電気工学のススメ

インタビュー

学生インタビュー

将来の夢へ、電気工学の知識を活かしたい

東北大学 先端電力工学(東北電力)寄附講座は、エネルギー資源と地球規模の環境問題、地域社会との協調など、電気事業が抱える諸問題について、東北電力(株)の支援を得て研究、教育を進めています。担当教官である岡田健司教授は、電気事業や社会の問題解決に取り組む研究機関、財団法人「電力中央研究所」の研究員として、長年の間、電力工学の研究に携わった経歴をお持ちの方です。

※2010年1月現在。文中の敬称は略させて頂きました。

■全員思い思いの理由で、電気工学を選びました

電気工学を志望された理由はなんですか。渡部さん、お願いします。

渡部:高校のときに物理が好きだったので、関係する学部に進もうと思っていたのですが、工学部と理学部との間で迷いました。そこで、扱う分野が広そうな方にしようと思い、工学部に決めました。その中から電気工学を選んだ理由は何かと言いますと、学科名でした(笑)。

学科名で選ばれたというのは?

渡部:学科名が電気情報物理工学科という名前で、工学部にある数々の学科の中でも物理という名称が入っていてカッコいいなと思って(笑)、決めました。

なるほど(笑)。小竹さんはいかがですか。

小竹:私の場合は、中学生ぐらいの頃からなりたいと思っていた職業が4つあるのですが、その1つが工学系技術者だったためです。電力関係の仕事が良いなと考えていました。残りの3つは、教員と弁護士、医者でした(笑)。

どれも格好の良い職業ですね(笑)。渋谷さんはいかがですか。

渋谷:私は、高校時代に東北大学のオープンキャンパスで電気工学系の研究紹介を見たことです。また、地理の授業でエネルギー問題について勉強したとき、分散型エネルギーや核融合などのクリーンエネルギーに興味を持ちました。それらが電気工学を勉強したいと思ったきっかけですね。

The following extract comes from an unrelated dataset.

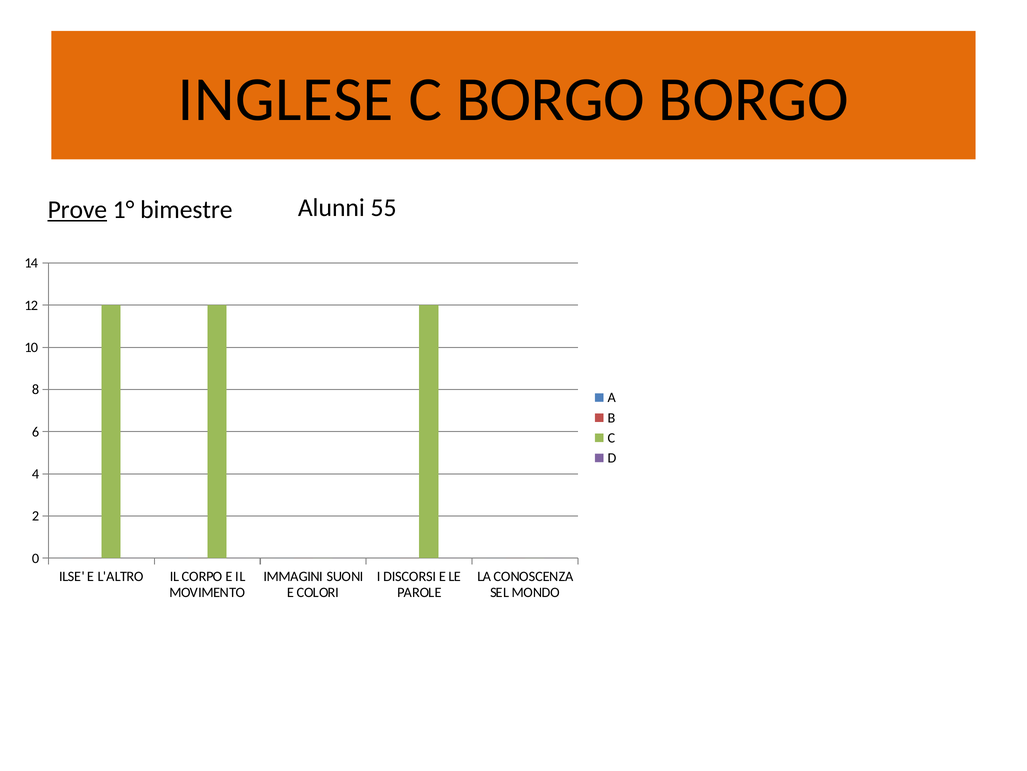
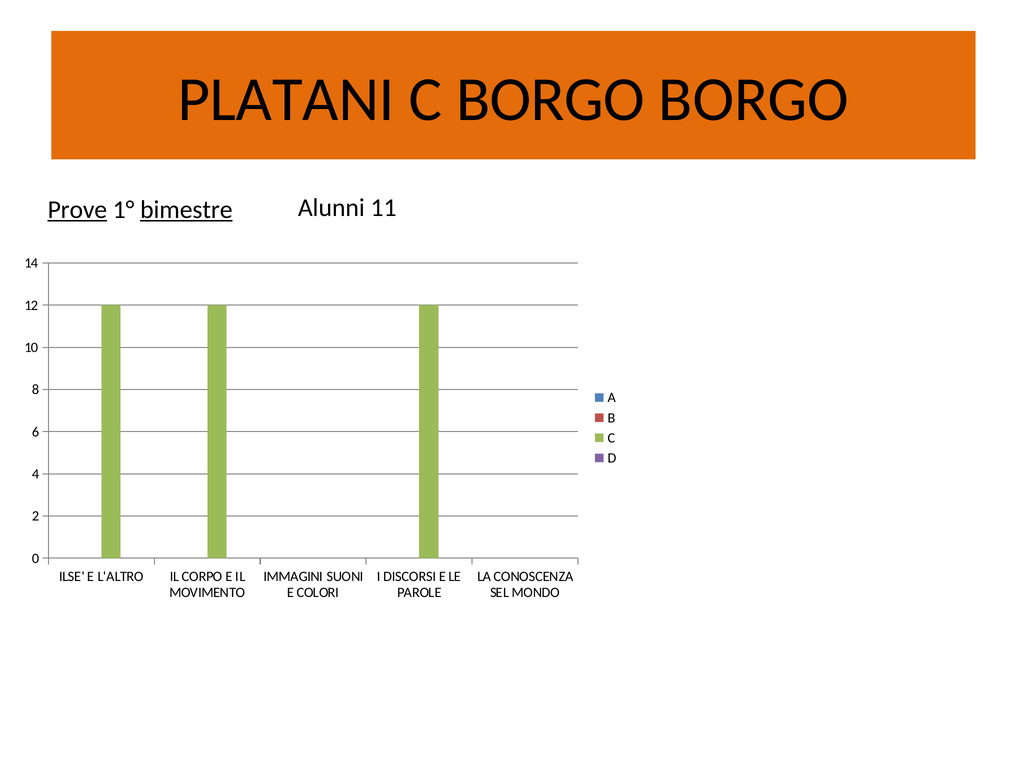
INGLESE: INGLESE -> PLATANI
bimestre underline: none -> present
55: 55 -> 11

オープンキャンパスで一番印象に残ったことはなんですか。

渋谷:プラズマ応用の説明や核融合の話が印象に残りました。プラズマ応用は、実際にものを浮かせるデモンストレーションを見ることができて、面白いなと感じたことを覚えています。

■日本で最先端の電力工学に挑む!

現在行っているのは、どのような研究ですか。渡部さんからお願いします。

渡部:私は、「無効電力の供給コスト評価に関する研究」です。

無効電力とは何ですか。また、どのような研究内容でしょうか。

渡部:交流機器に供給された電力(皮相電力)のうち、その機器で実際に消費された電力を有効電力といいます。それに対して、実際に消費されなかった電力を無効電力と言います。
無効電力は、電圧の維持や制御などに重要な役割を果たしているのですが、そのコスト評価の適切な方法が、現在は存在しないのです。その評価方法を明らかにすることが研究の最終目標です。

なるほど。小竹さん、お願いします。

小竹:私は、「電源の系統接続評価の研究」です。電力の流れのことを潮流というのですが、その潮流は送電線に流して良い上限量が決っています。それを超えてしまうことが予想される場合、どこの発電機の出力を下げるのか、逆にどこの発電機の出力を上げるのか、一番コストが少なくなるように潮流のバランスをとりながら電力を供給するにはどのように運用すればよいのか、解析ソフトを使用して研究しています。

最後に渋谷さん、お願いします。

渋谷:私は、「電源事故・送電線故障を考慮した地点別信頼度評価に関する研究」です。簡単に言いますと、電源と送電線を効率よく運用して、電力のコストを下げることを目的とした研究です。その中で、電源事故や送電線故障を考慮することで、安定した電力供給を併せて実現するものです。

故障を想定する研究というのはユニークですね。

渋谷:はい。最近、環境対策として分散型電源や太陽光・風力発電などが話題に上ることが多いですよね。これらの発電方法は、確かに環境にやさしいのですが、天候などの諸条件に左右されやすく、出力が非常に不安定なため、電力系統に影響を与えやすいのです。これらの影響を含めて、電源事故や送電線故障などに対して電力系統のバランス調整を行うことは、電力安定供給には大切な要素です。